"When deciding a guarantor's loan eligibility, banks would take into account the amount he has guaranteed and reduce his eligibility by that extent."
Don't agree to guarantee another person's debt or put up security for someone else," says the Bible. Today, in a different age and era, when most can't do without taking debt in some form or another, the age-old advice still holds true.
It's difficult to say no when a relative or a friend asks you to guarantee her home loan. But a mere signature and a bit of paperwork could cost you dear at a later date. "A guarantor on a loan is someone who accedes to be accountable (legally liable) for the repayment of the borrower's debt in case of default for whatever reasons," says Uday Wavikar, a Mumbai high court advocate.
So, even at the cost of sounding rude, consider what we have to tell you before agreeing to become a guarantor on a home loan.
Who can be a guarantor
"Lenders prefer blood relatives, but friends and colleagues can also provide a guarantee," says Kartik Varma, co-founder, iTrust Financial Advisers Pvt. Ltd.
Family, friend or colleague, becoming a guarantor entails a huge responsibility. So, banks will ensure you are able to bear that responsibility. Banks would check your credentials thoroughly on the basis of pre-determined criteria, such as income. Banks would also ask for details of your assets and liabilities along with copies of supporting documents. You would also have to sign a legal agreement.
Future loan prospects: Becoming a loan guarantor would significantly reduce your loan-taking capability. "If someone is a guarantor on a loan, his own loan eligibility comes down than what it would have been if he wasn't a guarantor," says Kamlesh Rao, executive vice-president (mortgages), Kotak Mahindra Bank Ltd.
When deciding a guarantor's loan eligibility, banks would take into account the amount he has guaranteed and reduce his eligibility by that extent. Suppose you guarantee a home loan with an equated monthly installment of Rs10,000 and you earn Rs60,000 per month and your monthly expenses are Rs45,000, your loan eligibility would come to Rs5 lakh. If you hadn't guaranteed the loan, your eligibility would have shot up to Rs15 lakh.
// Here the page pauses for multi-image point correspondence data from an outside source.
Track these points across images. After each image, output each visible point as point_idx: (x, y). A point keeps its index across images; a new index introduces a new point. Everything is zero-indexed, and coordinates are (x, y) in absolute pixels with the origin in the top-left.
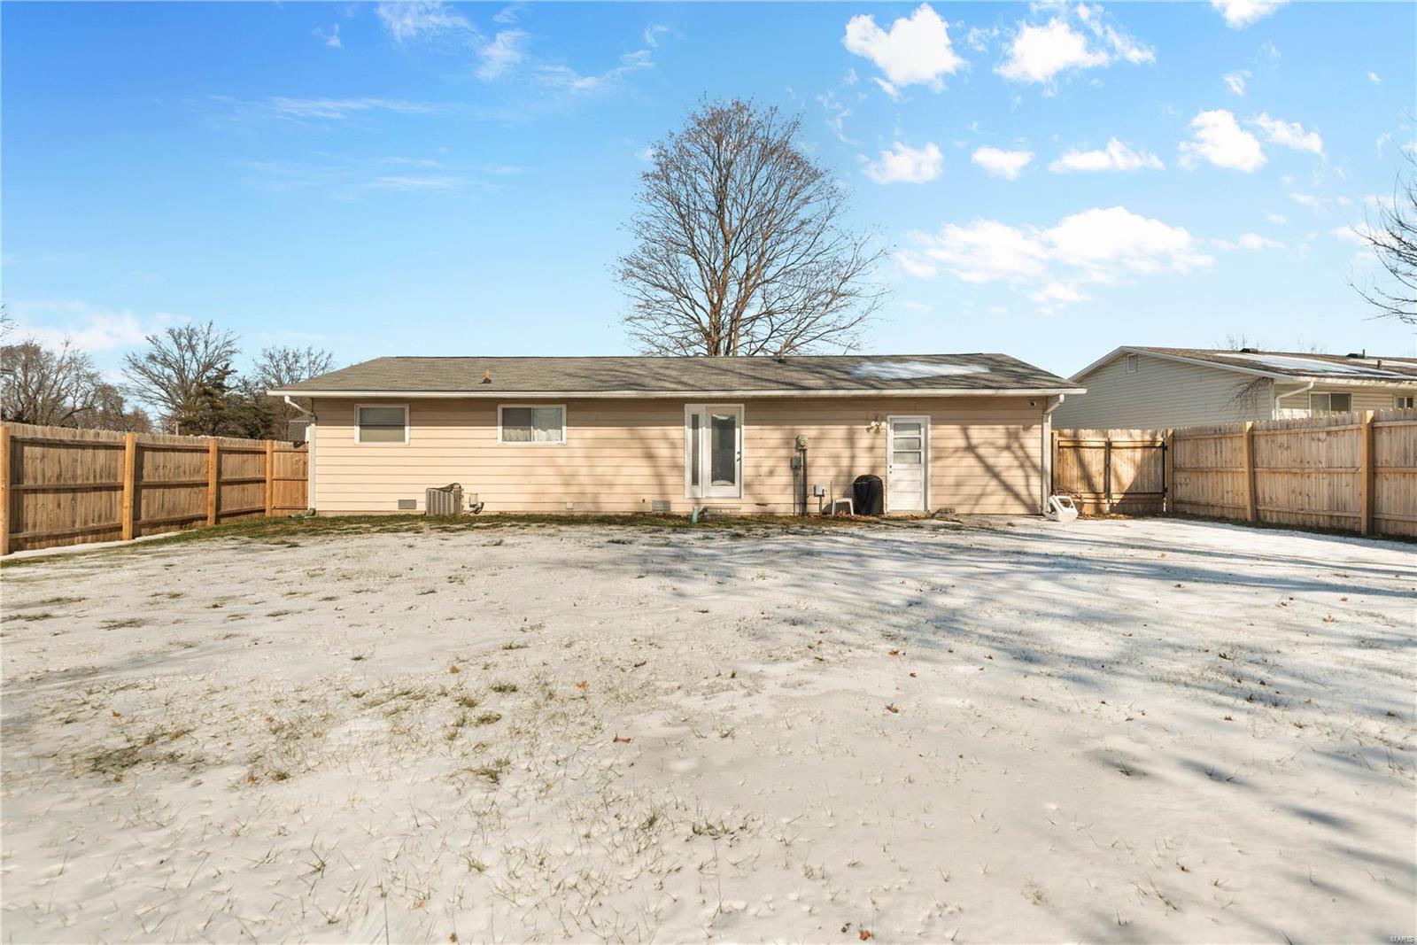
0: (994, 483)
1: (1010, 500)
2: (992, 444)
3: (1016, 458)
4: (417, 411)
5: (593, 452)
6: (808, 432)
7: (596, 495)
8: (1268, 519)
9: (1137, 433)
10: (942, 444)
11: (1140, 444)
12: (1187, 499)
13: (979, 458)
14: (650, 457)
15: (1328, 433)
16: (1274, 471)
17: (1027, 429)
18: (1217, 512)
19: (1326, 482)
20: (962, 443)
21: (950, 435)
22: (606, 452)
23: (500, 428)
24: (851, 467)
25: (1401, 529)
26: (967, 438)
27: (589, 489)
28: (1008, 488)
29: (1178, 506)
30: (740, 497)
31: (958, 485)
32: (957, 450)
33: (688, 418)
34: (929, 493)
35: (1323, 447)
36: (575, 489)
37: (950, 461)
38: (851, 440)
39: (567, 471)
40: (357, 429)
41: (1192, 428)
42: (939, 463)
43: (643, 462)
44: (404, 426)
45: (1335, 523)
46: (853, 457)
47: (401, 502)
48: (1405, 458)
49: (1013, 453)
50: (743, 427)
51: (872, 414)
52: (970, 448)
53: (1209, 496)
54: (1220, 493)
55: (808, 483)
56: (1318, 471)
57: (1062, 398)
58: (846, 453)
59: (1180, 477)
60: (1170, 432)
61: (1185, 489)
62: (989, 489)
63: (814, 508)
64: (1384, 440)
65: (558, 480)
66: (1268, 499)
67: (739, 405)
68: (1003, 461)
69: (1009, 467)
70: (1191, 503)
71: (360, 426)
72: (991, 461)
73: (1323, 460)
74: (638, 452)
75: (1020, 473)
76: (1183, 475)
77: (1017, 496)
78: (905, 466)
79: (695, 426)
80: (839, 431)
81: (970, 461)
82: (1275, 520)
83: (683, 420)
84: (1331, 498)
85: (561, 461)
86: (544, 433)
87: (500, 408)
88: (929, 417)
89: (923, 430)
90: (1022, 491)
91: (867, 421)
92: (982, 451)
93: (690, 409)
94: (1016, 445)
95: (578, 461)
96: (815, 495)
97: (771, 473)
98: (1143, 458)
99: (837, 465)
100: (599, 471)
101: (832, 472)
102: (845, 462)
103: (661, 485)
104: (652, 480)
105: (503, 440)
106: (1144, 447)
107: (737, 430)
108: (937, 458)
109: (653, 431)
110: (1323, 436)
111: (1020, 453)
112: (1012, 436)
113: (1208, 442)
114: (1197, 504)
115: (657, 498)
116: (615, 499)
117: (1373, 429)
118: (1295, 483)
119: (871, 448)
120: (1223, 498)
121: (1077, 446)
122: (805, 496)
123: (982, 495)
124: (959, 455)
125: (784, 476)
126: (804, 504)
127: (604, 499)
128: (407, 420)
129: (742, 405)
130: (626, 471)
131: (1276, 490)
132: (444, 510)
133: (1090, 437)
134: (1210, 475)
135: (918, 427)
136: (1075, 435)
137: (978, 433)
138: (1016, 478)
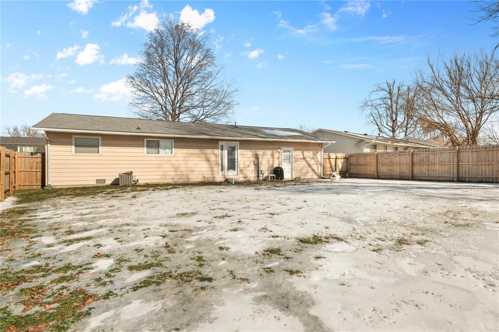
0: (310, 169)
1: (314, 174)
2: (310, 157)
3: (315, 161)
4: (105, 140)
5: (186, 159)
6: (260, 152)
7: (187, 175)
8: (381, 177)
9: (342, 154)
10: (297, 157)
11: (343, 158)
12: (354, 173)
13: (306, 161)
14: (208, 160)
15: (399, 155)
16: (383, 165)
17: (317, 152)
18: (364, 176)
19: (399, 167)
20: (302, 157)
21: (298, 154)
22: (191, 159)
23: (145, 148)
24: (273, 164)
25: (419, 178)
26: (303, 155)
27: (185, 173)
28: (313, 170)
29: (351, 175)
30: (237, 175)
31: (301, 170)
32: (301, 159)
33: (220, 147)
34: (293, 172)
35: (398, 159)
36: (179, 173)
37: (299, 162)
38: (273, 156)
39: (176, 166)
40: (73, 147)
41: (356, 153)
42: (296, 163)
43: (206, 163)
44: (99, 146)
45: (401, 177)
46: (273, 161)
47: (97, 180)
48: (421, 161)
49: (314, 160)
50: (239, 150)
51: (277, 147)
52: (304, 158)
53: (362, 172)
54: (365, 170)
55: (259, 170)
56: (397, 165)
57: (330, 144)
58: (271, 160)
59: (352, 167)
60: (349, 154)
61: (353, 170)
62: (309, 171)
63: (261, 178)
64: (415, 157)
65: (172, 170)
66: (381, 172)
67: (237, 142)
68: (312, 162)
69: (313, 164)
70: (356, 174)
71: (76, 146)
72: (309, 162)
73: (398, 162)
74: (204, 159)
75: (316, 166)
76: (353, 166)
77: (315, 173)
78: (286, 164)
79: (222, 149)
80: (269, 152)
81: (304, 162)
82: (383, 177)
83: (219, 147)
84: (400, 171)
85: (174, 162)
86: (164, 151)
87: (145, 140)
88: (293, 148)
89: (291, 152)
90: (316, 171)
91: (276, 149)
92: (307, 159)
93: (221, 143)
94: (315, 157)
95: (181, 162)
96: (261, 174)
97: (248, 166)
98: (344, 161)
99: (269, 164)
100: (189, 166)
101: (267, 166)
102: (271, 163)
103: (212, 171)
104: (209, 170)
105: (147, 153)
106: (344, 158)
107: (236, 151)
108: (295, 161)
109: (209, 151)
110: (398, 156)
111: (316, 160)
112: (315, 155)
113: (362, 157)
114: (358, 174)
115: (210, 176)
116: (194, 176)
117: (413, 154)
118: (390, 168)
119: (278, 158)
120: (366, 172)
121: (329, 158)
122: (258, 174)
123: (307, 173)
124: (301, 160)
125: (252, 167)
126: (258, 177)
127: (190, 177)
128: (100, 143)
129: (238, 143)
130: (199, 166)
131: (384, 169)
132: (128, 183)
133: (333, 156)
134: (362, 166)
135: (290, 151)
136: (329, 155)
137: (307, 154)
138: (315, 167)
Credit report will show liability: The borrower's as well as your credit reports will mention that you are a guarantor. Says Arun Thukral, managing director, Credit Information Bureau (India) Ltd: "A guarantor's report will state so. In fact, for any valid application, the bank can access the guarantor's credit report." Also, if the borrower defaults on the loan, it will reflect on the guarantor's credit report.
What if borrower defaults
The reasons for default could be beyond anybody's control: unforeseen financial hardships, unemployment, disability or even death.
Every bank has an internal recovery policy they adhere to. First, the banks would try and recover the debt from the borrower. But, if that doesn't work, you will get a notice next. If the bank decides to recover the funds from you, you will be liable to make the payments.
Abhijit Bose, senior vice-president and head-retail assets, Development Credit Bank Ltd, says, "When the bank legally recalls the loan, the entire loan amount becomes payable."